PhyREC

v0.9.1 safe
3.0
Low Risk

Library for electrophysiological analysis based on neo

🤖 AI Analysis

Final verdict: SAFE

The package exhibits low risk in terms of network, shell, and obfuscation activities, with no signs of malicious behavior. However, the metadata risk score is moderately high due to incomplete author details and a potentially new or inactive account.

  • No network calls detected
  • Incomplete author details
  • Potentially new or inactive account
Per-check LLM notes
  • Network: No network calls detected, which is normal unless the package requires external services.
  • Shell: No shell execution patterns detected, indicating no direct system command execution.
  • Obfuscation: No obfuscation patterns detected, indicating low risk.
  • Credentials: No credential harvesting patterns detected, indicating low risk.
  • Metadata: The author's details are incomplete and the account seems new or inactive, raising some concerns but not conclusive evidence of malice.

🔬 Heuristic Checks

Outbound Network Calls

No suspicious network call patterns found

Code Obfuscation

No obfuscation patterns detected

Shell / Subprocess Execution

No shell execution patterns detected

Credential Harvesting

No credential harvesting patterns detected

Typosquatting

No typosquatting candidates detected

Registered Email Domain

Email domain looks legitimate: csic.es>

Suspicious Page Links

All external links appear legitimate

Git Repository History

Repository aguimera/PhyREC appears legitimate

Maintainer History score 4.0

2 maintainer concern(s) found

  • Author name is missing or very short
  • Author "" appears to have only 1 package on PyPI (new or inactive account)
Known CVE Vulnerabilities

No known vulnerabilities found in OSV database.

💡 AI App Starter Prompt

Use this prompt to build a project with PhyREC
Develop a mini-application called 'NeuroAnalyzer' that leverages the PhyREC library for analyzing electrophysiological data. This application will allow researchers to upload their experimental data in the form of .abf files (Axon Binary Format), which are commonly used in neuroscience research. NeuroAnalyzer will then process this data using PhyREC's functionalities to perform spike sorting, detect action potentials, and provide visualizations of the analyzed data.
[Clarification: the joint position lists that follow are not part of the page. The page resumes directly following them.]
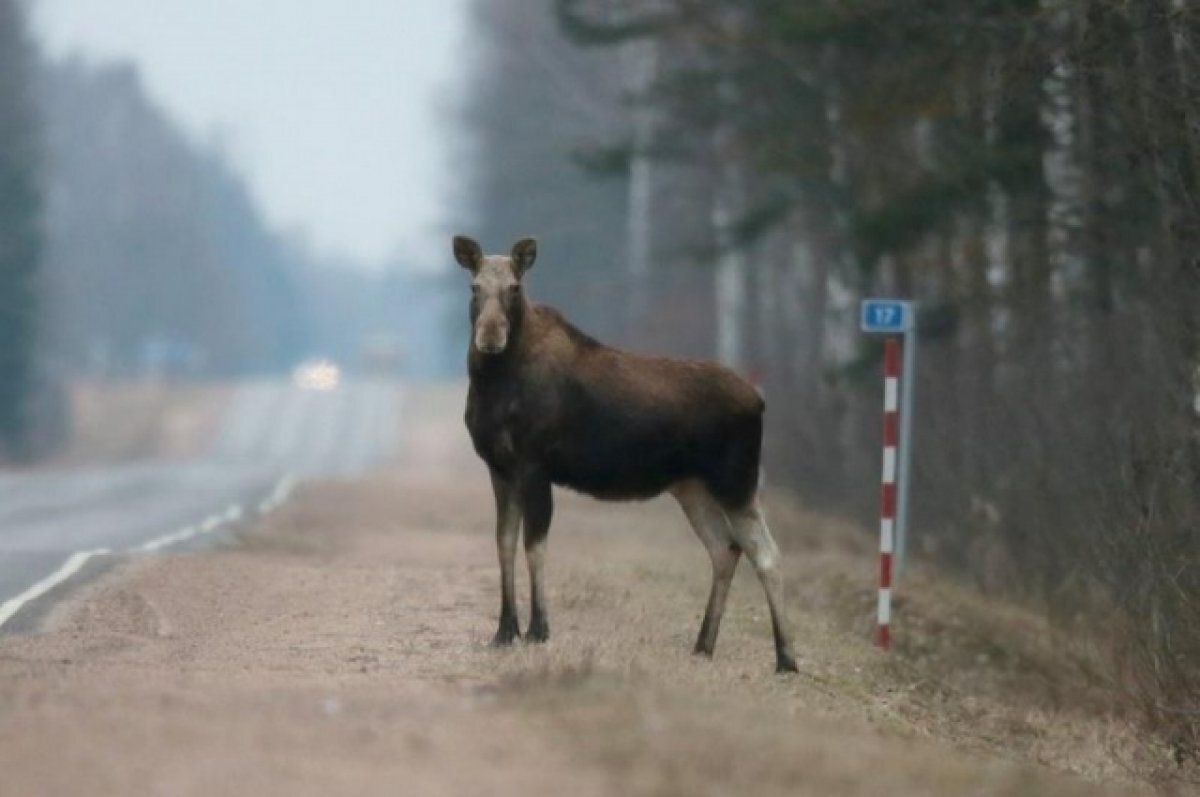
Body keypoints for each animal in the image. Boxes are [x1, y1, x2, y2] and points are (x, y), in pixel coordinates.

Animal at [456, 235, 796, 672]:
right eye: (474, 287)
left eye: (514, 288)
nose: (490, 337)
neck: (493, 385)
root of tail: (759, 400)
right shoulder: (499, 468)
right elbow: (504, 544)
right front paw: (503, 632)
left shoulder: (534, 466)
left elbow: (535, 546)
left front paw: (537, 631)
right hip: (692, 487)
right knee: (725, 548)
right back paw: (703, 644)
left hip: (735, 480)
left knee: (767, 553)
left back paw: (786, 658)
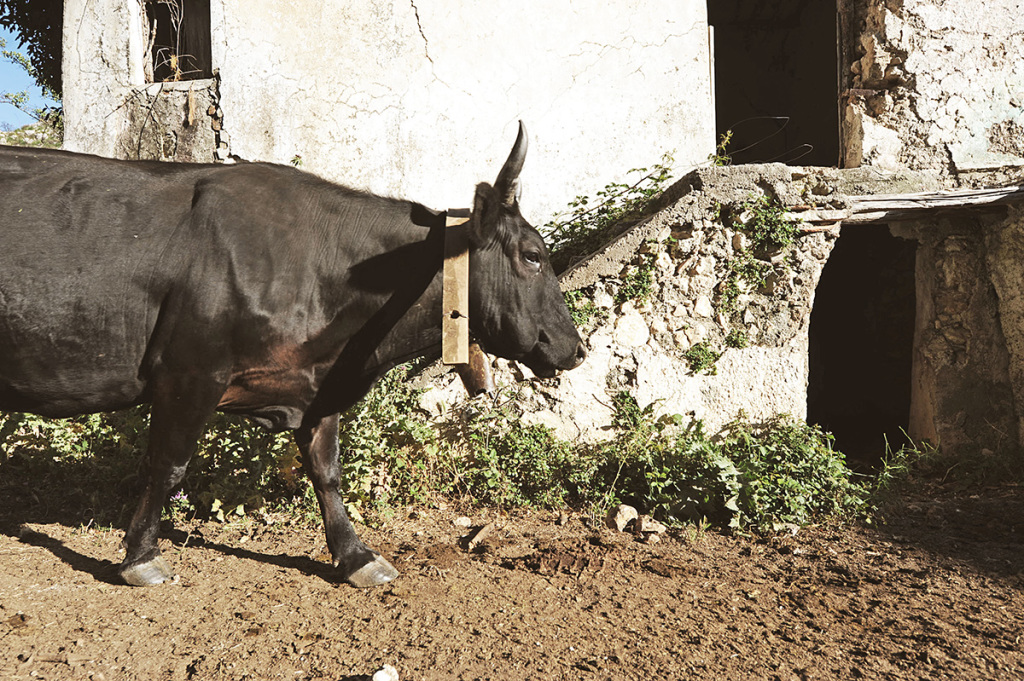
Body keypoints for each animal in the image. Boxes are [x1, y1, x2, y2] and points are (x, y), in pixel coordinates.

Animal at [2, 124, 585, 585]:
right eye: (533, 255)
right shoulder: (190, 373)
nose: (575, 349)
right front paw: (140, 557)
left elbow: (326, 471)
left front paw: (356, 556)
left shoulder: (318, 385)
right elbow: (168, 465)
Step 1: Setup the Environment
- Install Python and necessary packages including PhyREC, Neo, and matplotlib.
- Ensure compatibility with .abf file format support through neo.io.
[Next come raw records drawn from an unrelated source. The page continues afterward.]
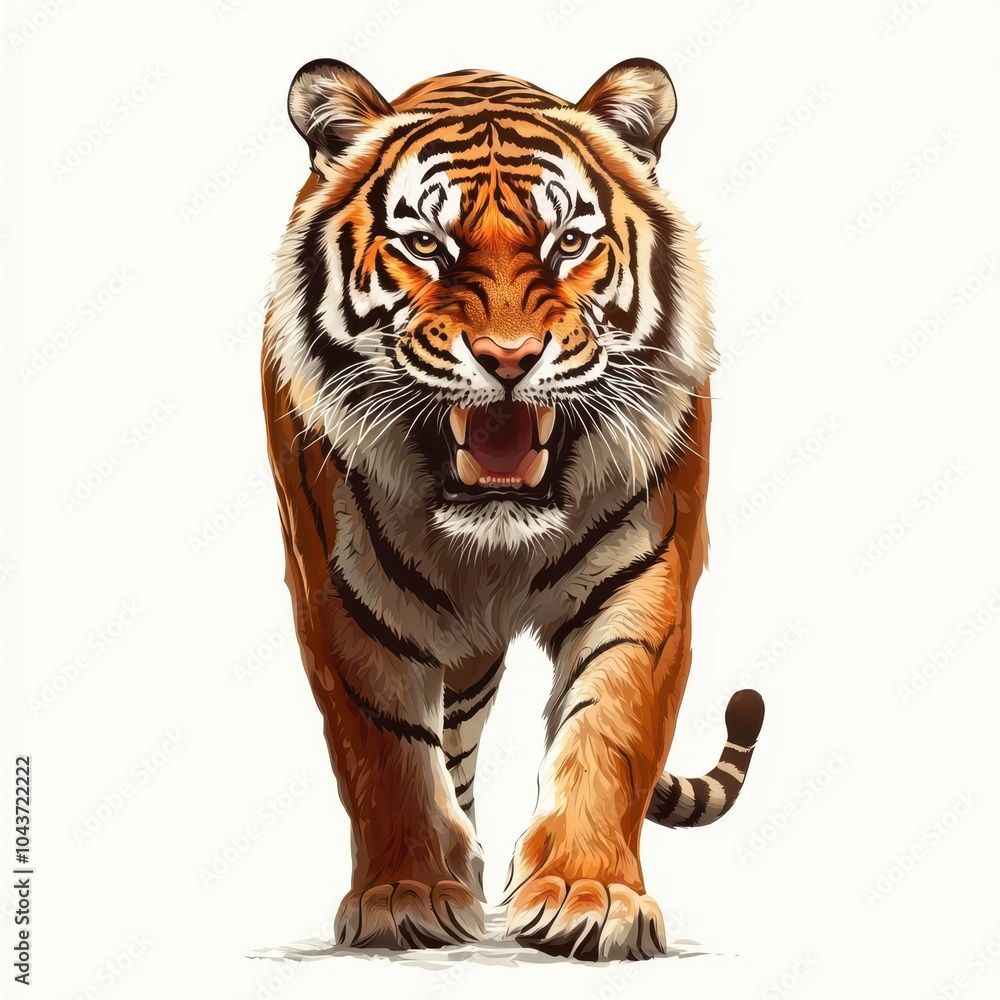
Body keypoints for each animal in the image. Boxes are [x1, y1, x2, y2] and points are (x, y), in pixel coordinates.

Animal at [261, 57, 765, 962]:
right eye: (426, 244)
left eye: (569, 242)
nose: (507, 358)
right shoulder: (342, 600)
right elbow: (384, 752)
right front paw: (405, 895)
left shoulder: (645, 580)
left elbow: (609, 730)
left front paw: (590, 896)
Step 2: User Interface Design
- Create a simple graphical user interface (GUI) using PyQt5 or Tkinter.
- Include options for file upload, processing, and viewing results.

Step 3: Data Importation
- Implement functionality to read .abf files into the application using neo.io.
- Display basic information about the imported data such as sampling rate and duration.

Step 4: Data Processing
- Use PhyREC to perform spike sorting on the imported data.
- Implement detection algorithms for identifying action potentials within the dataset.
- Provide options to adjust parameters such as threshold levels and time windows for more precise analysis.

Step 5: Visualization
- Utilize matplotlib to plot the raw data alongside detected spikes.
- Offer different visualization modes like line plots, scatter plots, and histograms.
- Allow users to save visualizations as images or PDFs.

Step 6: Export Results
- Enable users to export processed data and visualizations in various formats such as CSV, Excel, or HTML.
- Provide an option to generate a report summarizing the analysis findings.

Features:
- Real-time visualization updates as data is being processed.
- Customizable parameter settings for spike detection and sorting.
- Integration of machine learning models for improved accuracy in spike classification.
- Support for batch processing multiple .abf files at once.

How PhyREC is Utilized:
PhyREC is central to the spike sorting and action potential detection processes. It provides functions for loading and manipulating electrophysiological data stored in neo objects. By leveraging PhyREC’s capabilities, NeuroAnalyzer can offer advanced analytical tools that are crucial for neuroscientific research, enabling users to gain deeper insights from their experimental recordings.